The Belnord, with a 22,000-square-foot (2,040-square-meter) landscaped courtyard at the center of its fortress-like walls, is special enough that “there is no competition for us,” Feldman said. “Nobody’s replicating the Belnord. They can’t afford to replicate the Belnord.”

Feldman likes the building so much he bought it twice — first in 1994, for $15 million, with partners Gary Barnett of Extell Development Co., and Kevin Maloney of Property Markets Group. The trio managed and refurbished the Belnord as rentals, with Feldman eventually selling his stake. In 2015, he paid $555 million to make the property his.

‘Botox Treatment’

Stern’s plans, which have been approved by the city’s Landmarks Preservation Commission, amount to a “very high-class Botox treatment” for the building, the architect said. He’ll reconfigure the apartment layouts, adjust the courtyard’s circular driveways so cars of today can pass each other, and include modern amenities such as a fitness center and central air conditioning. Plans also call for adding some duplex penthouses on one side of the property, where the upper levels lead out onto a terrace.

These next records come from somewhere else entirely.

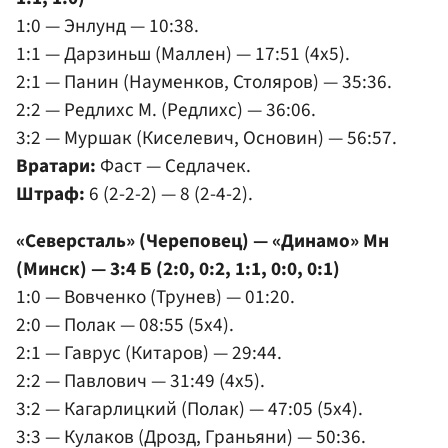
1:0 — Энлунд — 10:38.
1:1 — Дарзиньш (Маллен) — 17:51 (4x5).
2:1 — Панин (Науменков, Столяров) — 35:36.
2:2 — Редлихс М. (Редлихс) — 36:06.
3:2 — Муршак (Киселевич, Основин) — 56:57.
Вратари:
Фаст — Седлачек.
Штраф:
6 (2-2-2) — 8 (2-4-2).
«Северсталь» (Череповец) — «Динамо» Мн
(Минск) — 3:4 Б (2:0, 0:2, 1:1, 0:0, 0:1)
1:0 — Вовченко (Трунев) — 01:20.
2:0 — Полак — 08:55 (5x4).
2:1 — Гаврус (Китаров) — 29:44.
2:2 — Павлович — 31:49 (4x5).
3:2 — Кагарлицкий (Полак) — 47:05 (5x4).
3:3 — Кулаков (Дрозд, Граньяни) — 50:36.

“It is a uniquely New York kind of apartment house — like a palace,” Stern said. “It’s got great bones.”

HFZ eventually plans to renovate the entire 213-unit Belnord into condos as the remaining apartments, now occupied by renters, become vacant over time, Feldman said. In its filings, HFZ estimated a full-building sellout at $1.35 billion, which would be among the highest ever on the Upper West Side.

Pushing Boundaries

That’s pushing boundaries for a property that’s only 14 stories high, and too far west to offer unobstructed views of Central Park from even its top-most floors, said Jonathan Miller, president of appraiser Miller Samuel Inc. Manhattan’s loftiest prices are usually reserved for upper-level apartments in the tallest towers, he said.

“Buildings that are over 50 stories in a neighborhood, that’s what skews the luxury price per square foot, because the views are what they’ve been selling,” Miller said.

The $3,000-a-square-foot average HFZ plans to seek at the Belnord compares with $2,645 a square foot for all sales of newly built Manhattan apartments in the first quarter, according to a report by Miller Samuel and brokerage Douglas Elliman Real Estate.

Feldman sees his pricing for the Belnord as a bargain compared with apartments of similar size and historic stature that command a premium just because they’re closer to the park.

“If I want to live on the Upper West Side, and I want to live in the finest building and I can’t afford necessarily to be on Central Park in projects that are selling at $8,000 to $9,000 a foot, I’m going to be at the Belnord,” he said.

This article was provided by Bloomberg News.